To some degree, this seems to be happening with cryptocurrencies.

And then along comes the 900 pound gorilla. Facebook, with two billion users, has decided to enter the cryptocurrency market with its Libra coin. Since the Libra would be usable as a currency on Facebook itself, the company probably has calculated that it will have a strong competitive advantage over any of the competing currencies.

Ah, but … and here is the rub, the Libra is not a naturally limited good, as Bitcoin is, but can be multiplied to infinity. It is not stabilized by reference to a basket of commodities as Hayek recommended. Rather, it will be defined by a changeable basket of fiat currencies!
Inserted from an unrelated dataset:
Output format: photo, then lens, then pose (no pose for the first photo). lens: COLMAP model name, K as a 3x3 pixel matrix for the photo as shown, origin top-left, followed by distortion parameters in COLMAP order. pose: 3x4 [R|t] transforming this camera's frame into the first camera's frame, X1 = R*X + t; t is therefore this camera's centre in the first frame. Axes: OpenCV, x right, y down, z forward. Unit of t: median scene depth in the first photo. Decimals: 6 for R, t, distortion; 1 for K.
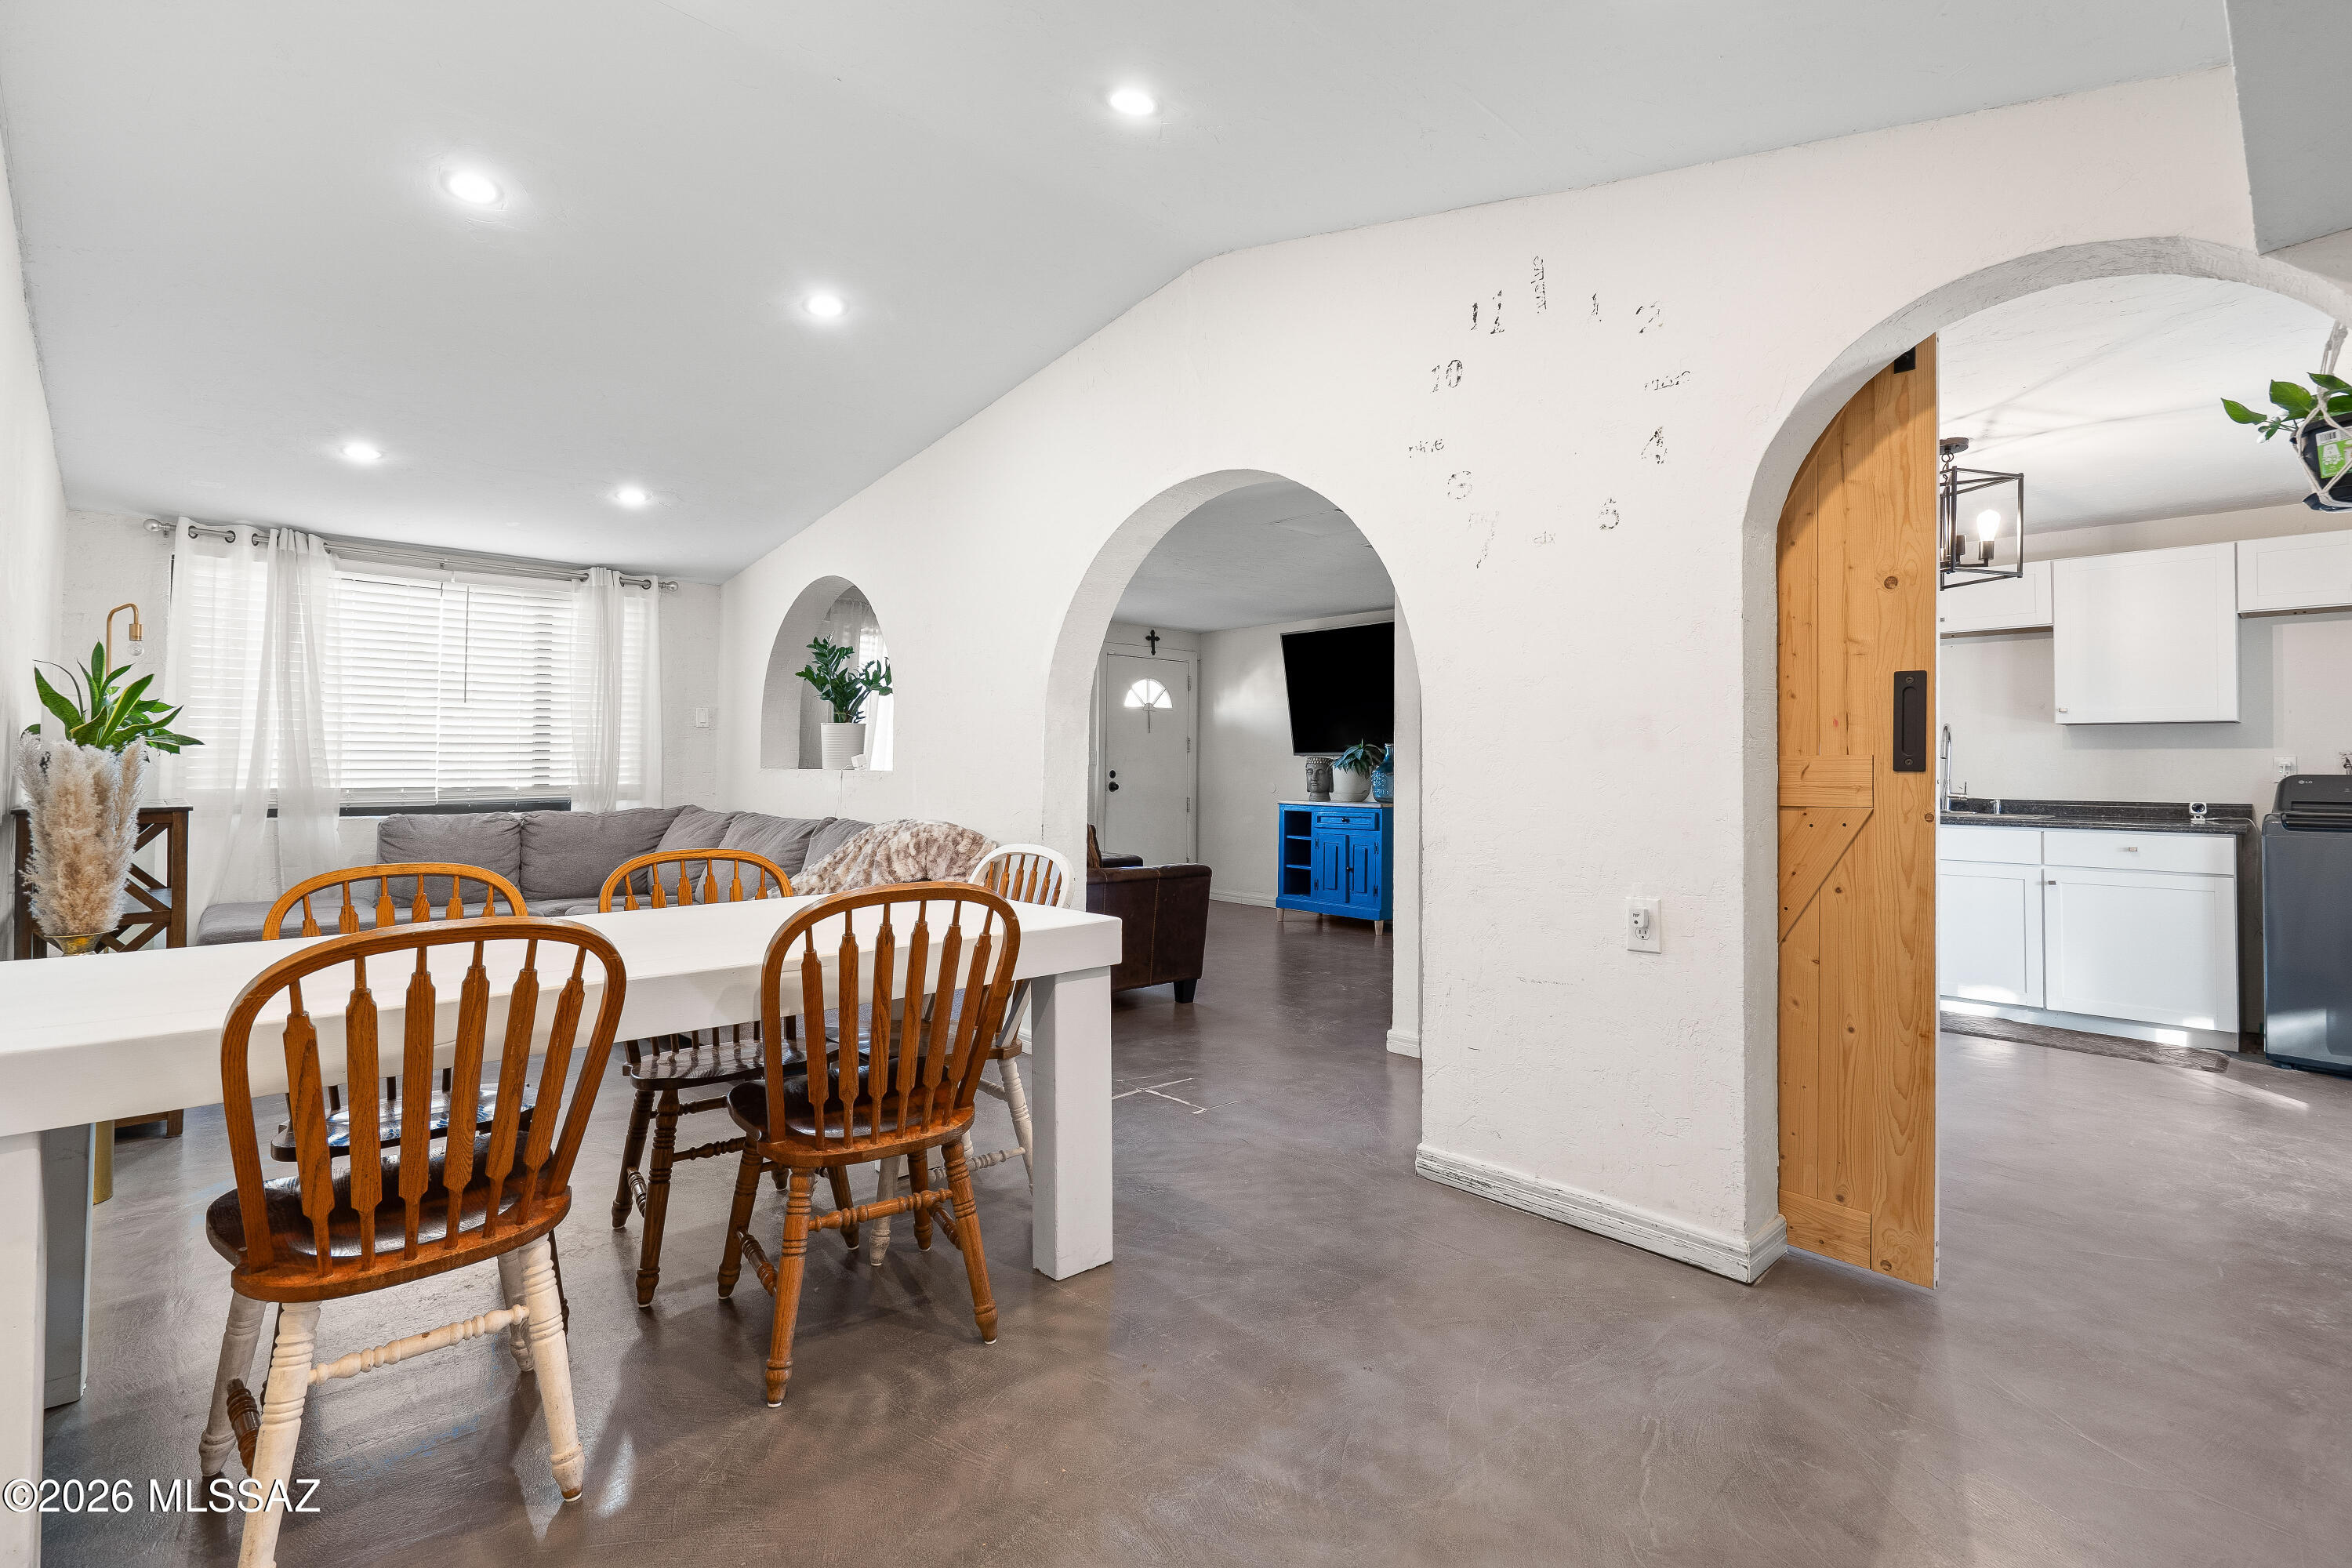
lens RADIAL K [[1088.4, 0, 1169.7], [0, 1088.4, 732.4], [0, 0, 1]] dist [-0.000063, 0.000312]
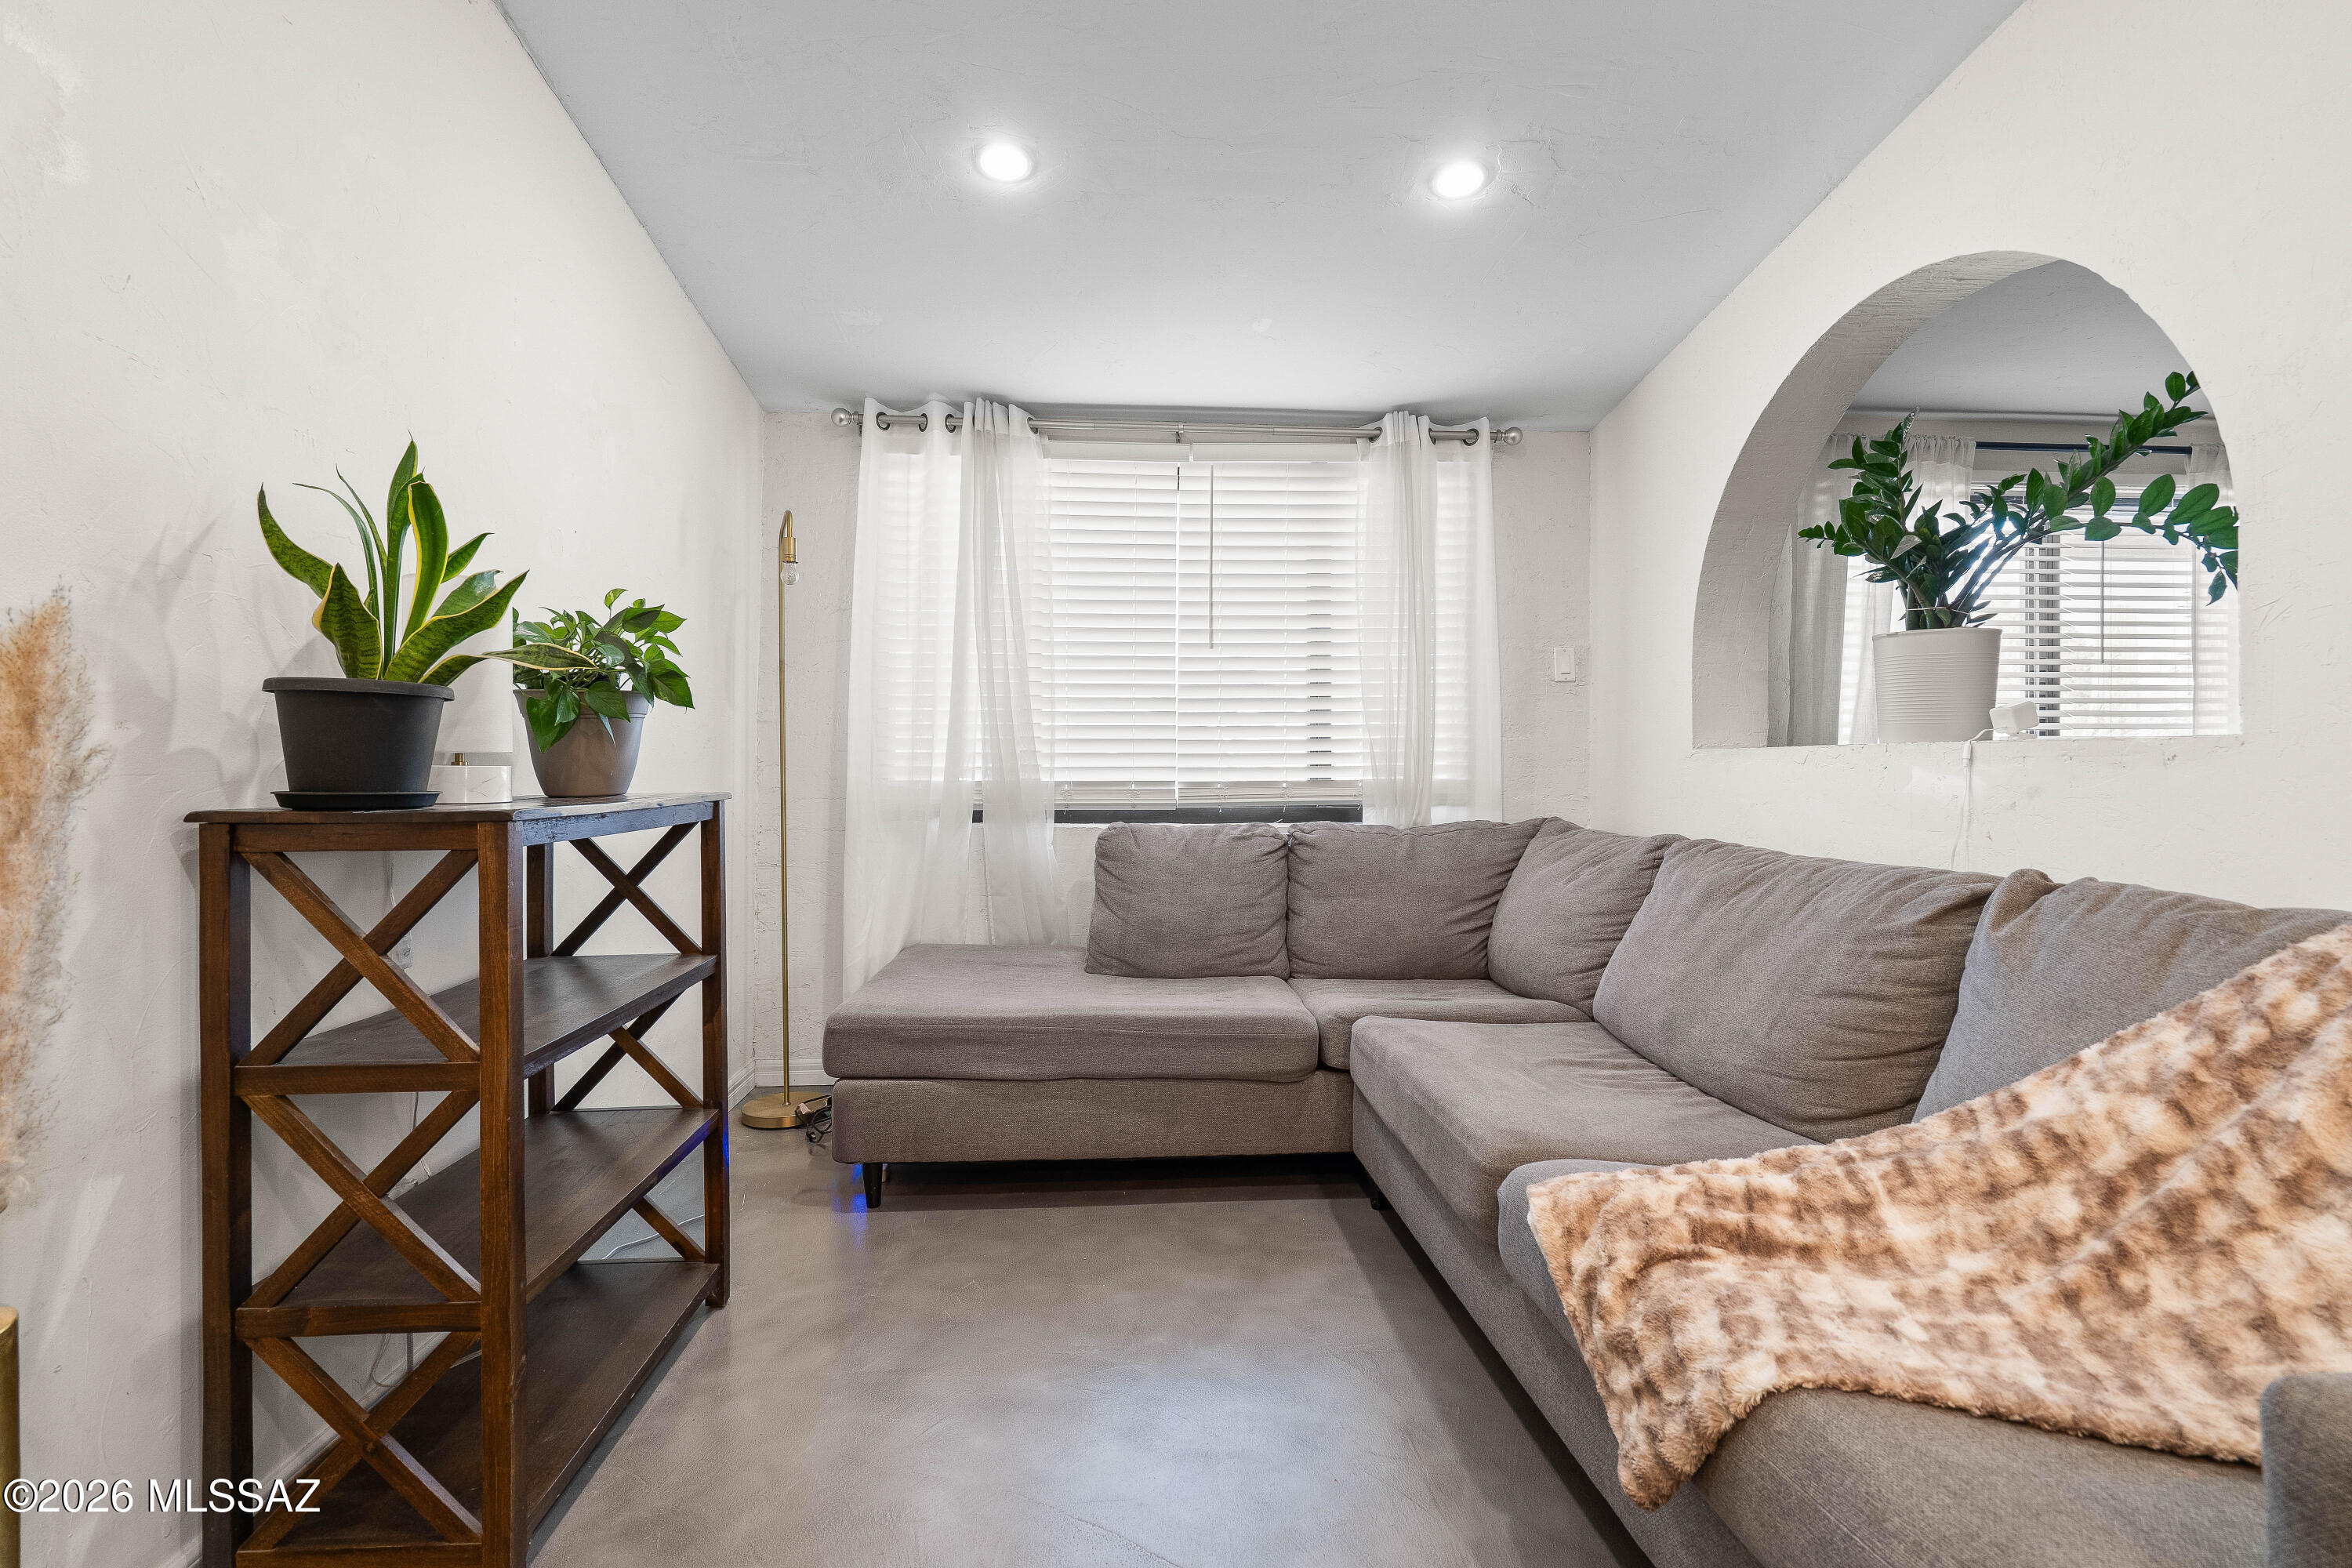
lens RADIAL K [[1104.9, 0, 1180.9], [0, 1104.9, 762.9], [0, 0, 1]] dist [-0.001559, -0.000135]
pose [[0.779535, -0.008244, -0.626305, -0.241804], [0.021842, 0.999663, 0.014027, 0.027820], [0.625978, -0.024614, 0.779452, 0.454455]]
That’s right. Facebook and Libra’s cooperating founding organizations (including PayPal, Visa, Uber …) hope to provide a stable cryptocurrency by tying it to a group of government currencies! According to Techcrunch:

A Libra is a unit of the Libra cryptocurrency that’s represented by a three wavy horizontal line unicode character like the dollar is represented by $. The value of a Libra is meant to stay largely stable, so it’s a good medium of exchange, as merchants can be confident they won’t be paid a Libra today that’s then worth less tomorrow. The Libra’s value is tied to a basket of bank deposits and short-term government securities for a slew of historically stable international currencies, including the dollar, pound, euro, Swiss franc and yen. The Libra Association maintains this basket of assets and can change the balance of its composition if necessary to offset major price fluctuations in any one foreign currency so that the value of a Libra stays consistent.

Well, that’s it. Zuckerberg is no Hayek. And the Libra is no Bitcoin.